XP reitera recomendação de compra para ações da Axia Energia com preço-alvo de R$ 74,50
Analistas da XP preveem volatilidade no terceiro trimestre, mas mantêm visão positiva para o longo prazo da companhia.
Por Redação Diário Local
A XP Investimentos reiterou a recomendação de compra para as ações da Axia Energia (AXIA3), mantendo o preço-alvo de R$ 74,50. A análise projeta uma taxa interna de retorno (TIR) real de 11,8% e estimativas de dividend yields de 11% para 2026 e 14% para 2027.
Apesar do cenário positivo para o longo prazo, os analistas da instituição alertam que a companhia deve enfrentar um terceiro trimestre mais desafiador. O período é descrito como uma possível "tempestade antes da calmaria", podendo gerar pressão sobre as ações antes da divulgação dos resultados.
Essa expectativa de volatilidade ocorre devido a comparações desfavoráveis no terceiro trimestre e a frustrações recentes com os preços spot. Além disso, os efeitos ainda imprevisíveis do fenômeno El Niño adicionam camadas de incerteza ao desempenho da companhia no curto prazo.
O desempenho das ações da Axia no segundo trimestre já refletiu revisões negativas de resultados. A expectativa do mercado é que ocorram novas revisões para baixo no terceiro trimestre, o que pode influenciar o comportamento do papel de forma baixista.

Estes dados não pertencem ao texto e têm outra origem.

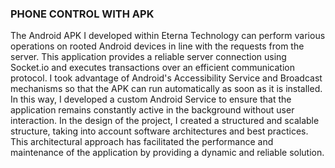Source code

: ### PHONE CONTROL WITH APK

The Android APK I developed within Eterna Technology can perform various operations on rooted Android devices in line with the requests from the server. This application provides a reliable server connection using Socket.io and executes transactions over an efficient communication protocol. I took advantage of Android's Accessibility Service and Broadcast mechanisms so that the APK can run automatically as soon as it is installed. In this way, I developed a custom Android Service to ensure that the application remains constantly active in the background without user interaction. In the design of the project, I created a structured and scalable structure, taking into account software architectures and best practices. This architectural approach has facilitated the performance and maintenance of the application by providing a dynamic and reliable solution.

Por que o curto prazo pode ser tenso?
De acordo com a XP, as dinâmicas de curto prazo podem ofuscar os fundamentos de longo prazo da empresa, como ocorre em outras teses de commodities. Eventos passageiros tendem a esconder os determinantes reais que sustentam o valor do negócio.
A instituição reforça que, mesmo diante de movimentos de fraqueza nas ações causados por revisões de resultados, a recomendação permanece de compra. O foco dos analistas está na recuperação dos fundamentos após a turbulência imediata.
Qual é a tese de longo prazo?
Para os economistas da XP, o valor atual das ações ainda não reflete a capacidade hidrelétrica flexível oferecida pela Axia. A tese de investimento acredita que o mercado irá convergir para os fundamentos reais da empresa conforme o sistema elétrico evolua.
Com a evolução do sistema e a necessidade de preencher lacunas em picos de demanda, a tendência é que os custos marginais cresçam. Essa dinâmica traria um benefício claro para as hidrelétricas flexíveis da companhia, fortalecendo sua posição estratégica.
A análise aponta que, mesmo em um cenário de avanço acelerado do uso de baterias, os preços seriam superiores aos valores atualmente implícitos na formação das ações da Axia. Dessa forma, a estrutura de ativos da empresa continua sendo vista como um diferencial competitivo.